Some of the weirdest analogies found in papers by high school students:
- The situation had become topsy-turvy - like Christmas in the summer, if you’re in Australia.
- Her vocabulary was as bad as, like, whatever.
- The information imbedded on the stolen computer chip was like an explosive so explosive it could explode, creating a massive explosion.
- Her parting words lingered heavily inside me like last night’s Taco Bell.
- The plan was simple, like my brother-in-law Phil. But unlike Phil, this plan just might work.
- His face looked like an ice sculpture. Not one of those pretty ones in the middle of a cruise ship buffet, but the kind they do in a contest with a chain saw - and it had been out in the heat too long.
- She walked into my office like a centipede with 98 missing legs.
- A single drop of sweat slowly inched down Chad’s brow - a tiny, glistening Times Square New Year’s Eve Ball of desperation.
- The little boat gently drifted across the pond exactly the way a bowling ball wouldn’t.
- Her face was a perfect oval, like a circle that had its two other sides gently compressed by a ThighMaster.
- He spoke with the wisdom that can come only from experience, like a guy who went blind because he looked at a solar eclipse without one of those boxes with a pinhole in it and now goes around the country speaking at high schools about the dangers of looking at a solar eclipse without one of those boxes with a pinhole in it.
- From the attic came an unearthly howl. The whole scene had an eerie, surreal quality, like when you’re on vacation in another city and “Jeopardy” comes on at 7 p.m. instead of 7:30.
- Her hair glistened in the rain like nose hair after a sneeze.
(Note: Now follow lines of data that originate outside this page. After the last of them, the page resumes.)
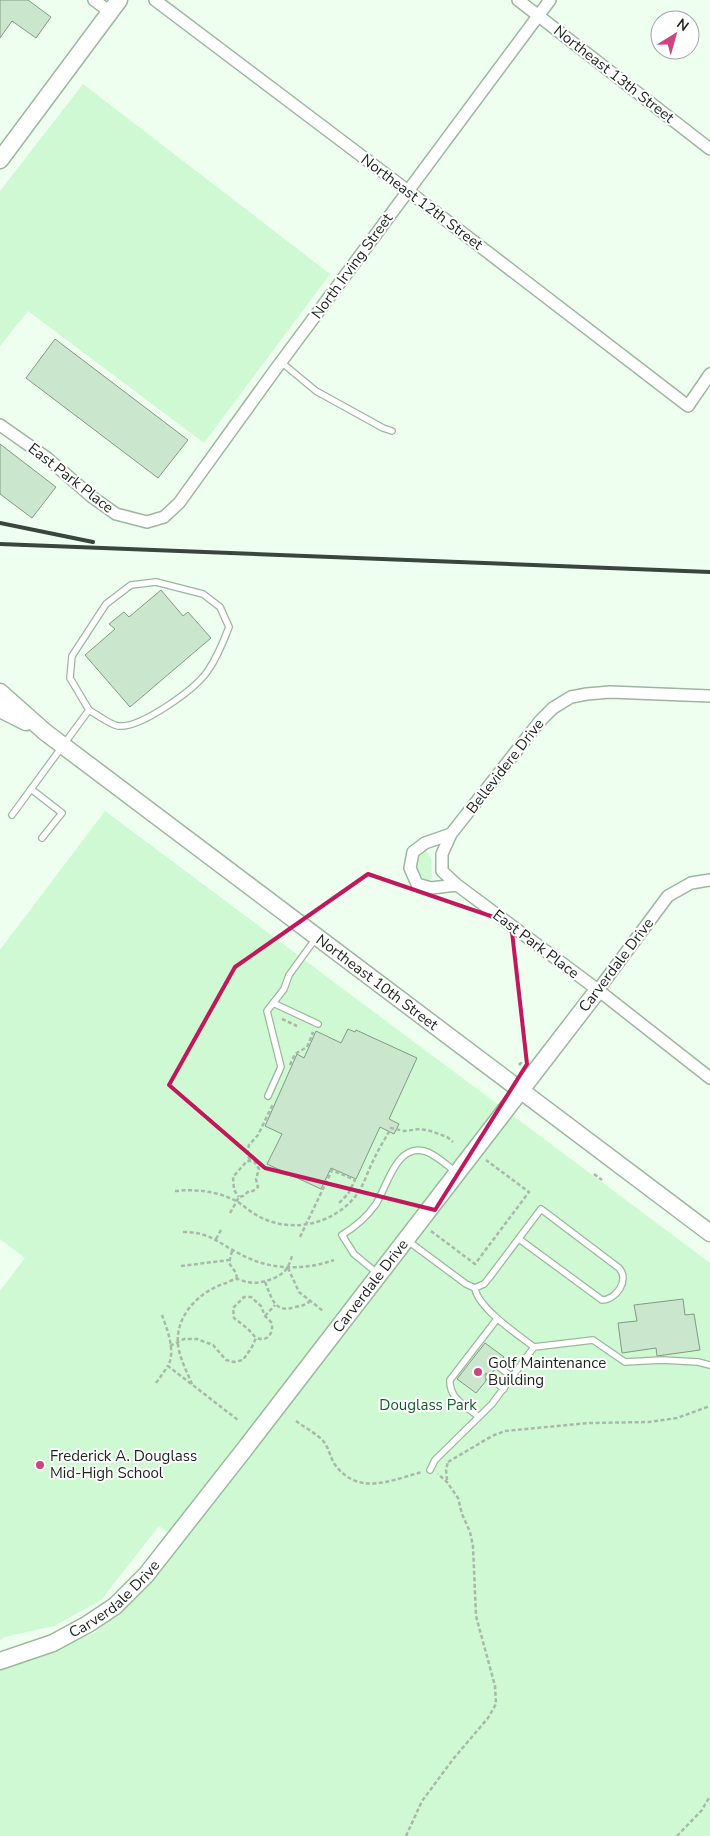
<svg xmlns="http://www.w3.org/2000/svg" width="710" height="1836" font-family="'Nunito Sans',sans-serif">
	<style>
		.green { fill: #cef9d2 }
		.building { fill: #cae6cd; stroke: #819b84 }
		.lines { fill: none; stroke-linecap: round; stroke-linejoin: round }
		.lane-casing { stroke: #9db79f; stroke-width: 8 }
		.street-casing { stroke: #9db79f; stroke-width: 14 }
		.secondary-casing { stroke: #9db79f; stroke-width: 19 }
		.path { stroke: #aab8ab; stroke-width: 2.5; stroke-dasharray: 4 2.5; stroke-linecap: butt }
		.lane { stroke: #fff; stroke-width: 5.5 }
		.street { stroke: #fff; stroke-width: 11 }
		.secondary { stroke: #fff; stroke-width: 16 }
		.rail { stroke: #3a453b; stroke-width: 4 }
		.marked { fill: none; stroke: #c2185b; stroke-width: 4; stroke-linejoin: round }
		.poi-dot { fill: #cd447e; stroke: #fff; stroke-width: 2 }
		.labels { text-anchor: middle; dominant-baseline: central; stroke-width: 4; stroke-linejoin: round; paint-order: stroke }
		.street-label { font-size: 15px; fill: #1a241b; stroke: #fff }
		.poi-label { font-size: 15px; fill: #1a241b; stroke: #fff; text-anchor: start }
		.park-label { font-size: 15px; fill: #0e5e25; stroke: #fff }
	</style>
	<rect width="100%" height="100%" fill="#eeffef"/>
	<path class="green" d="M83,84L330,274L204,443L28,311L0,346V191Z
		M105,811L710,1263V1836H0V1668L94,1633L141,1593L181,1543L159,1526L101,1600L54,1626L4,1637L0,1641V1291L25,1258L0,1239V950Z
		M421,851H426L431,858L432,879L427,881C416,875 412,861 421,851Z"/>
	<path class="building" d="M0,0H28L51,17L36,38L12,21L0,38Z
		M55,339L188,440L158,478L26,378Z
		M0,444L56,487L32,518L0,494Z
		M161,590L183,616L188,612L211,638L130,707L85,655L115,629L109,624L124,612L129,617Z
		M348,1029L355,1032L356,1030L417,1058L389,1119L399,1124L394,1134L380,1127L356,1179L331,1168L321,1189L267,1164L282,1134L265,1126L297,1054L304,1058L316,1031L341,1043Z
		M683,1299L685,1315L694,1314L700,1350L657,1356L656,1348L622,1353L618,1323L637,1321L634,1305Z
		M485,1343L504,1357L500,1362H497L494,1364L495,1369L492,1373H488L485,1374L486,1381L476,1393L457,1379Z"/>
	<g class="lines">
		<g class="lane-casing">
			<path id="lane" d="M281,362L316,391L383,428L392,431
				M31,789L62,813L42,838
				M12,815L89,710L70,678L72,656L106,604L131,585L156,582L203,594L220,607L229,627C223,643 217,658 207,672C194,690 141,728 119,726C112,726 96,714 89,710
				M273,1003L318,1024
				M268,1096L281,1067L267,1011L284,989L289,975L316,938
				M408,1241L466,1284L475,1288L484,1284L489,1278L541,1209L619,1268C630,1280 616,1300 602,1300L519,1239
				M377,1273L354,1254L342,1235C355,1227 367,1217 376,1204C387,1187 396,1144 424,1151C436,1154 446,1165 456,1172
				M475,1288C477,1307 518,1335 534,1347
				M498,1366L512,1377
				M489,1377L504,1389
				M479,1417C466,1406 449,1399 450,1380L497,1319
				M430,1470L435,1460L492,1404L534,1347L593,1340L625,1362L662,1360L698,1362L710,1365"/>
		</g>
		<g class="street-casing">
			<path id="street" d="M94,0L110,12
				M155,0L408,191L688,406L710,374
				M518,0L710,149
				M0,425L47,458L92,497L116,514L147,522L164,517L179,503L275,370L550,0
				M710,696L610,692L587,694L571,697L553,708L540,721L451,834L425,843L413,852L410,868L417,884L431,888L457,885L598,990L710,1078
				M451,834L442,854V871L457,885
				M598,990L668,896L691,883L710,880"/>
		</g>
		<g class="secondary-casing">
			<g id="secondary">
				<path d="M0,160L119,0"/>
				<path id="s1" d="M0,692L45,732L710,1233"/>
				<path d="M0,709L26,722"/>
				<path id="s2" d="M0,1661L53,1643L88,1624L115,1606L146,1575L244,1450L598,990"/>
			</g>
		</g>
		<path class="path" d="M282,1019L297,1026
			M290,1065L295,1054L307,1047L313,1033H311
			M519,1065L521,1063L523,1065
			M250,1160L247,1154L249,1145L258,1135L273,1104
			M594,1174L602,1180
			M175,1191C197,1189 218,1191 238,1202C245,1207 252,1213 260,1217C291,1233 331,1225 354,1198C363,1188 367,1173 373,1161C378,1150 385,1139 391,1128L404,1131L420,1129L431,1131L447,1137L453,1142
			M230,1213L239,1197L243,1196L249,1191H253L258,1187L256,1179L259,1169L254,1161H247L233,1177L234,1190L239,1197
			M431,1231L475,1264L529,1192L486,1160
			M183,1232C210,1232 218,1243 240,1254C269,1270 303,1271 334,1260
			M300,1237L332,1170L355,1180L348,1194L338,1204
			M216,1239L222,1228
			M232,1251L229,1263L236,1273L237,1279
			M181,1266L229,1260
			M288,1268L299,1292L323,1311
			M265,1282C272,1298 274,1314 295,1307C301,1306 306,1305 310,1301
			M162,1315C167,1329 176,1351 168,1366L238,1420
			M265,1316L275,1305
			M170,1346L184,1339H197L213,1345L226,1360L234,1362L243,1360L252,1347L256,1338C268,1342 273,1334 272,1323L265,1316L261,1306L251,1297H244L233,1308L234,1318L248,1329L256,1338
			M156,1383L168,1366
			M192,1384C187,1372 180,1359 178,1345C175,1315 200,1291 226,1283C229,1282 233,1279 237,1279C240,1279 244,1282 248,1282C259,1285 283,1278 288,1266C290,1263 291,1259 292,1256
			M296,1421C305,1428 320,1435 326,1445C330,1452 331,1460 336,1466C359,1496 392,1480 422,1472
			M448,1462L492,1436L505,1431L588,1423L649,1422L677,1418L710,1406
			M447,1480L446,1470L448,1461
			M406,1836L422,1801L454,1758L488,1718L496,1704L495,1686L476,1616L473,1546L470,1532L462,1514L458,1498L447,1482L438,1474
			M677,1836L702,1810L710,1796"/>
		<use href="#lane" class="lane"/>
		<use href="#street" class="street"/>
		<use href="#secondary" class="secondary"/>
		<path class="rail" d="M0,523L93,542
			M0,544L710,572"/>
	</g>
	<path class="marked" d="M368,874L511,923L527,1064L435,1210L265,1168L169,1085L235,967Z"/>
	<g class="poi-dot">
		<circle cx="478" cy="1372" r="5"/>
		<circle cx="40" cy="1465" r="5"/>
	</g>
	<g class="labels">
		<g class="street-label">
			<text transform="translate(614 74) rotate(38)">Northeast 13th Street</text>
			<text transform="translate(422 202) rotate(37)">Northeast 12th Street</text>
			<text transform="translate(352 266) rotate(-54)">North Irving Street</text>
			<text transform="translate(71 478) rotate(38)">East Park Place</text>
			<text transform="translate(505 766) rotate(-52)">Bellevidere Drive</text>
			<text transform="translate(536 944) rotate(37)">East Park Place</text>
			<text transform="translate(616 965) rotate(-53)">Carverdale Drive</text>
			<text stroke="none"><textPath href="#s1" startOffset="476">Northeast 10th Street</textPath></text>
			<text stroke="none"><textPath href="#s2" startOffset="538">Carverdale Drive</textPath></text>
			<text stroke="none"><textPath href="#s2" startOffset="132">Carverdale Drive</textPath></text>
		</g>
		<g class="poi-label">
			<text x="488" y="1363">Golf Maintenance<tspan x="488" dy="17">Building</tspan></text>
			<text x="50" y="1456">Frederick A. Douglass<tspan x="50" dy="17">Mid-High School</tspan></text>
		</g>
		<g class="park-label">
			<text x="428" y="1405">Douglass Park</text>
		</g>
	</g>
	<g transform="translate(675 35) rotate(37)"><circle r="24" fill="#ffffff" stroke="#a3a7a4"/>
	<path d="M0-4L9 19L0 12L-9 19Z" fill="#cd447e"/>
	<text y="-8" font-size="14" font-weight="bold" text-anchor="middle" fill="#1a241b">N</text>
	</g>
</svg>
- Her eyes were like two brown circles with big black dots in the center.
- He was as tall as a six-foot-three-inch tree.
- She grew on him like she was a colony of E. coli and he was room-temperature Canadian beef.
- She had a deep, throaty, genuine laugh, like that sound a dog makes just before it throws up.
- Even in his last years, Grandpappy had a mind like a steel trap, only one that had been left out so long, it had rusted shut.
- Shots rang out, as shots are wont to do.
- He was deeply in love. When she spoke, he thought he heard bells, as if she were a garbage truck backing up.
- The young fighter had a hungry look, the kind you get from not eating for a while.
- He fell for her like his heart was a mob informant and she was the East River.
- He was as lame as a duck. Not the metaphorical lame duck, either, but a real duck that was actually lame. Maybe from stepping on a land mine or something.
- Her eyes were like limpid pools, only they had forgotten to put in any pH cleanser.
- Her voice had that tense, grating quality, like a generation thermal paper fax machine that needed a band tightened.
- It hurt the way your tongue hurts after you accidentally staple it to the wall.
- The hailstones leaped from the pavement, just like maggots when you fry them in hot grease.
- Long separated by cruel fate, the star-crossed lovers raced across the grassy field toward each other like two freight trains, one having left Cleveland at 6:36 p.m. traveling at 55 mph, the other from Topeka at 4:19 p.m. at a speed of 35 mph.
- They lived in a typical suburban neighborhood with picket fences that resembled Nancy Kerrigan’s teeth.
- John and Mary had never met. They were like two hummingbirds who had also never met.
- The thunder was ominous sounding, much like the sound of a thin sheet of metal being shaken backstage during the storm scene in a play.
- His thoughts tumbled in his head, making and breaking alliances like underwear in a dryer without Cling Free.
- The red brick wall was the color of a brick-red Crayola crayon.
- The politician was gone, but unnoticed, like the period after the Dr. on a Dr Pepper can.
- She had a voice so husky it could have pulled a dogsled.